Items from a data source

((

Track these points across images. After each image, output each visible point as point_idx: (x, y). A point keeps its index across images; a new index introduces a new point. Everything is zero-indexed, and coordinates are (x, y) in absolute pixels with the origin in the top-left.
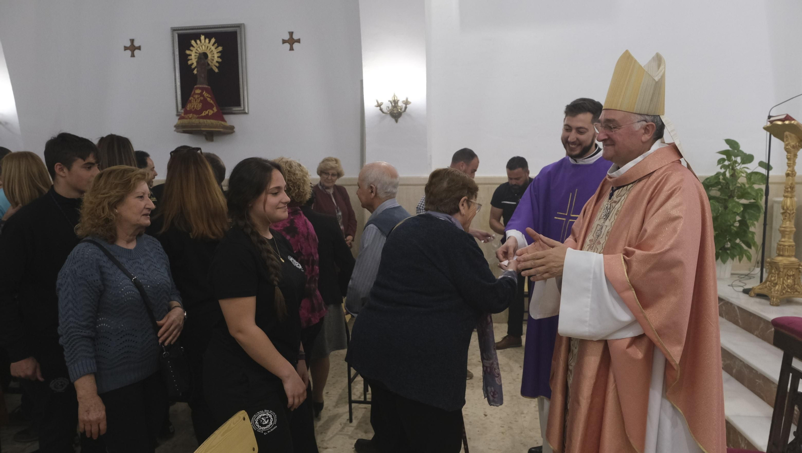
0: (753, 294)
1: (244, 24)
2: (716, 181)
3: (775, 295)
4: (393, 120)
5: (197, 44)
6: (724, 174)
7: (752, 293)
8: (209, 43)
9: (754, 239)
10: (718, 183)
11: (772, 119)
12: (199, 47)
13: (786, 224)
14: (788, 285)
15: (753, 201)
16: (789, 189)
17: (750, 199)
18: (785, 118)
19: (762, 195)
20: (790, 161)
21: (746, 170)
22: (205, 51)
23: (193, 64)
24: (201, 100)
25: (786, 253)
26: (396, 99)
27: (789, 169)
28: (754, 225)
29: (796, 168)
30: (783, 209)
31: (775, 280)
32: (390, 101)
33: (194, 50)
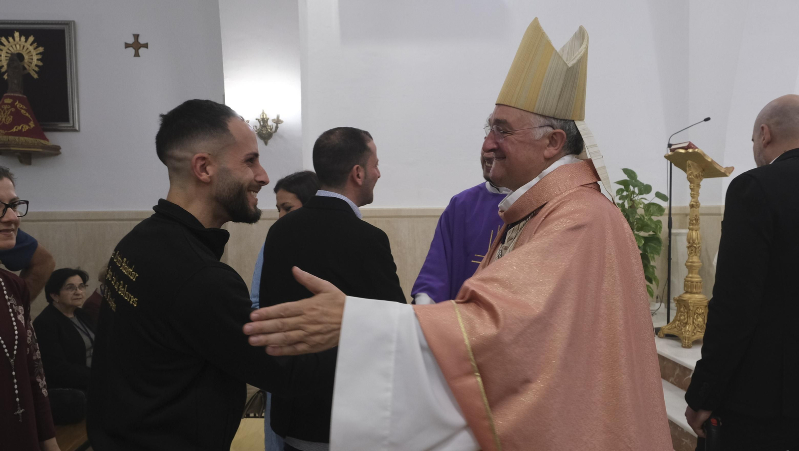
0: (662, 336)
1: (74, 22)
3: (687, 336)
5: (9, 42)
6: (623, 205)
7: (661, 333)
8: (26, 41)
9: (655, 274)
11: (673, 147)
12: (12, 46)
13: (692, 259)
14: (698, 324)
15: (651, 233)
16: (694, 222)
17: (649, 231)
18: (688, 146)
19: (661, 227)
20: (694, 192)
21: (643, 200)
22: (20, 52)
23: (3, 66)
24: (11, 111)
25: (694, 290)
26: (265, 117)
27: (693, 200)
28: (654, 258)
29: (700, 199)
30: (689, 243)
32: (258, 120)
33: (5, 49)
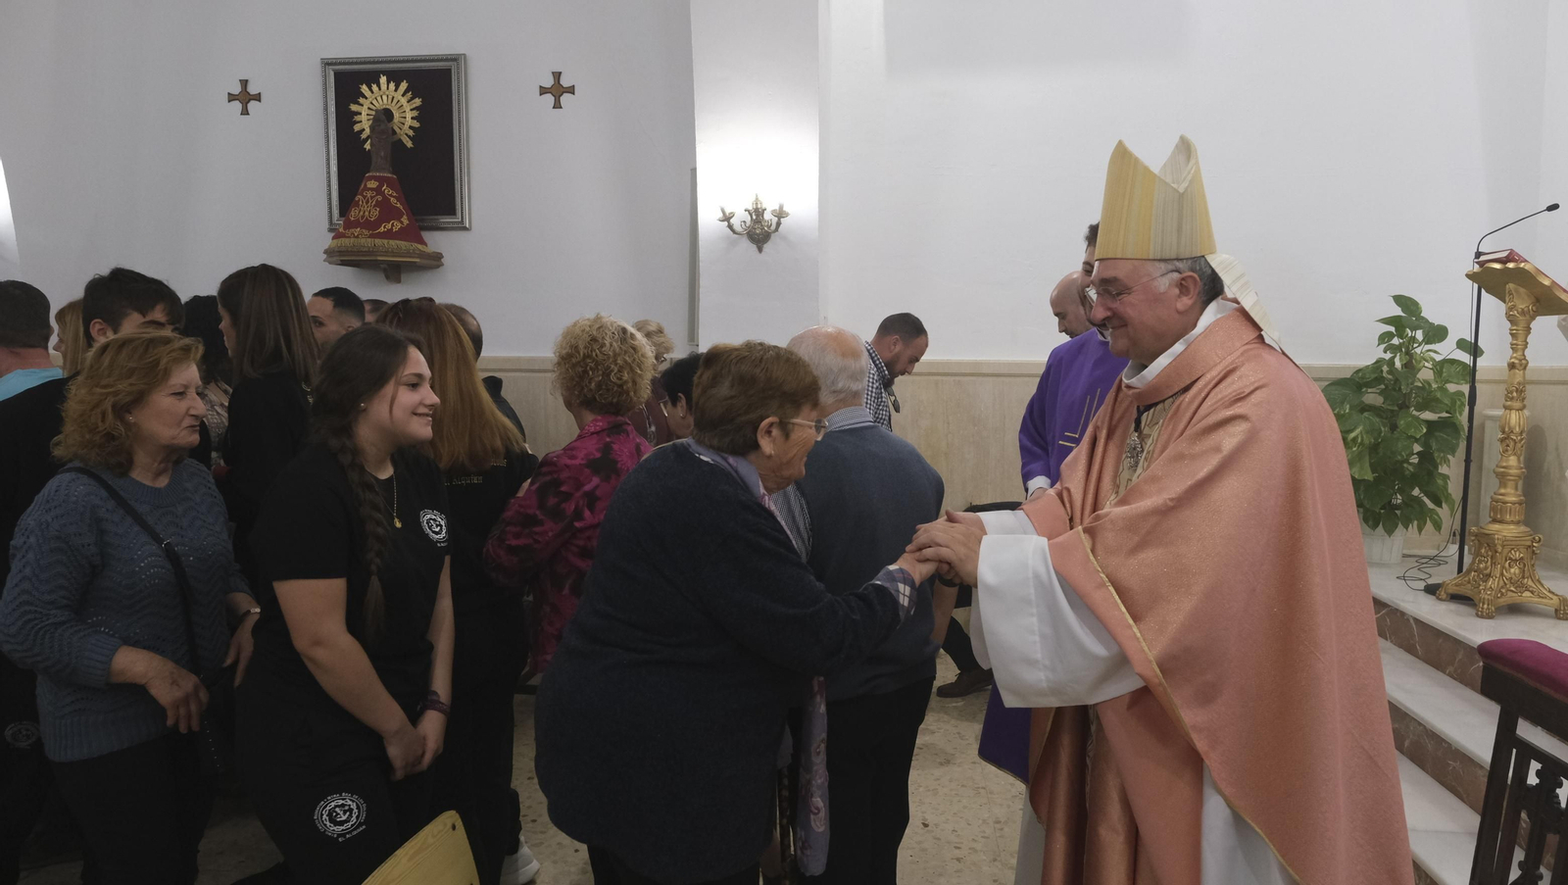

))

> [WORK ORDER] Pictures are to be left out when the lines from the one containing "17: (750, 199)" through the end of the records above are repeated exactly; no other line is wanted.

> [RESULT]
17: (750, 199)
18: (785, 118)
19: (762, 195)
20: (790, 161)
21: (746, 170)
22: (205, 51)
23: (193, 64)
24: (201, 100)
25: (786, 253)
26: (396, 99)
27: (789, 169)
28: (754, 225)
29: (796, 168)
30: (783, 209)
31: (775, 280)
32: (390, 101)
33: (194, 50)
0: (662, 336)
1: (74, 22)
3: (687, 336)
5: (9, 42)
6: (623, 205)
7: (661, 333)
8: (26, 41)
9: (655, 274)
11: (673, 147)
12: (12, 46)
13: (692, 259)
14: (698, 324)
15: (651, 233)
16: (694, 222)
17: (649, 231)
18: (688, 146)
19: (661, 227)
20: (694, 192)
21: (643, 200)
22: (20, 52)
23: (3, 66)
24: (11, 111)
25: (694, 290)
26: (265, 117)
27: (693, 200)
28: (654, 258)
29: (700, 199)
30: (689, 243)
32: (258, 120)
33: (5, 49)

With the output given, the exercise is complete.